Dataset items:
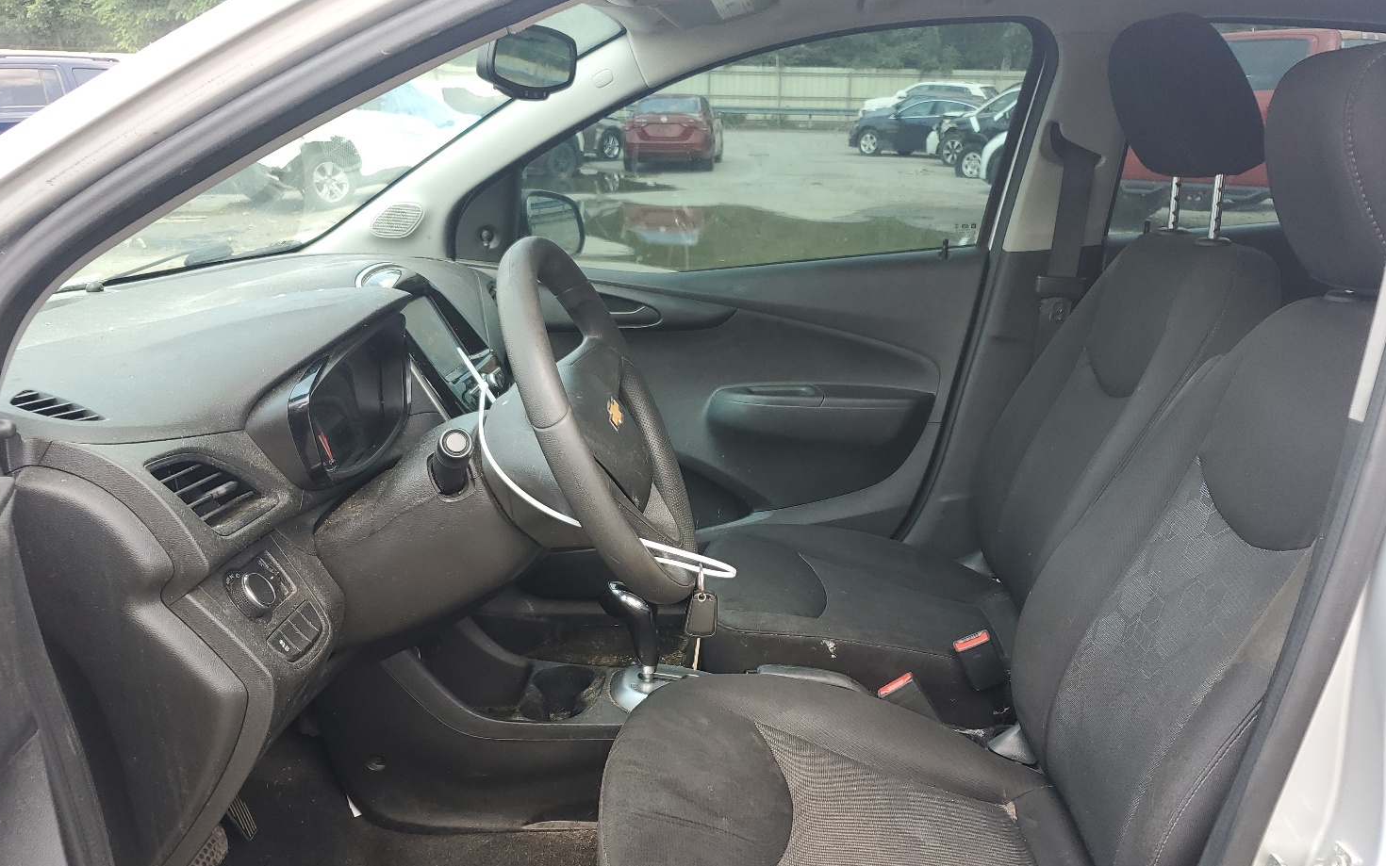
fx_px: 1133
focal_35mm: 30
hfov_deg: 62.9
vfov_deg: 41.7
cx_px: 694
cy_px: 503
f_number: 1.5
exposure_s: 1/208
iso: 50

> _Assignment_:
Before copying, set the pictures aside; then give the records again exactly.

> _Solution_:
fx_px: 1133
focal_35mm: 30
hfov_deg: 62.9
vfov_deg: 41.7
cx_px: 694
cy_px: 503
f_number: 1.5
exposure_s: 1/208
iso: 50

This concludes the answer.